Compression Garments

Compression garments are normally used during all phases of lymphedema treatment, including prophylaxis in at-risk patients. Strict adherence to the daily use of properly fitting and appropriately graduated elastic compression garments are the key components to maintaining limb size for most patients. Fitted elastic knit two-way low-stretch compression garments generate greater pressures more distally than proximally to maintain unidirectional lymphatic flow. , Normally, compression garments deliver about 20 to 50 mm Hg of pressure ( Table 168.2 ). , Generally speaking, the highest compression that can be tolerated by the patient is likely to be the most beneficial.

TABLE 168.2
Compression Garments and their Associated Pressure
Type Garment Pressure
Over-the-counter 7–15 mm Hg. Not graduated
Anti-embolism 15–20 mm Hg. Graduated
Chronic venous insufficiency or lymphedema 20–30, 30–40, 40–50, and 50–60 mm Hg
Patients with comorbidities 20–30 mm Hg or less
Upper extremity 20–30 mm Hg
Lower limbs with recalcitrant chronic lymphedema 30–40 mm Hg

Wearing compression bandages or garments that are too tight, restrictive, or not fitting properly may worsen limb condition. When fitted correctly and when properly worn, compression garments may reduce swelling ( Fig. 168.8 ). Support garments come in a variety of sizes, compression strengths, and materials; the different features may be selected to meet the unique needs and dimensions of individual patients ( Figs. 168.9 and 168.10 ). Although off-the-shelf prefabricated garments may fit many limbs, custom stockings may be necessary for significant swelling or an unusual shape. Compression garments should be replaced every 3 to 6 months. Contraindications for the use of compression garments include arterial insufficiency, acute cardiac failure, extreme limb shape distortion, very deep skin folds, extensive skin ulceration, severe peripheral neuropathy, and lymphorrhea. There is a lack of evidence suggesting a positive or negative effect from compression garment use during exercise. The results from current and previous research suggest the recommendation that garments must be worn during exercise is questionable, and its application requires an individualized approach.

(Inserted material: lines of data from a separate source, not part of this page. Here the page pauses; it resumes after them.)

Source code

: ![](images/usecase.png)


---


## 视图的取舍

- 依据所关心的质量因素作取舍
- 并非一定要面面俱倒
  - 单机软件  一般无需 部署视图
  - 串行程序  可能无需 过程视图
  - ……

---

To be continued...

Figure 168.8, Compression Bandaging.

Figure 168.10, Compression Garments Materials.

Figure 168.9, Compression Garments Length.

Stocking length is frequently an issue. As a general rule, stockings should be long enough to cover the edematous portion of the limb, but patient preference and physical limitations have to be considered. In general, knee-high or thigh-high compression garments with removable proximal pressure support (e.g., biking shorts, sport leotards) are better tolerated than full-length garments. Patient input in selecting among the wide range of options is key to promoting acceptance and adherence. Good garment fit is critical. Garments should never be rolled at the top, creating the possibility of an obstructing tourniquet. Creases at the ankle or in the popliteal or cubital areas can create enough pressure to cause skin breakdown. Skin should be carefully inspected for chafing or irritation after any new garment is worn.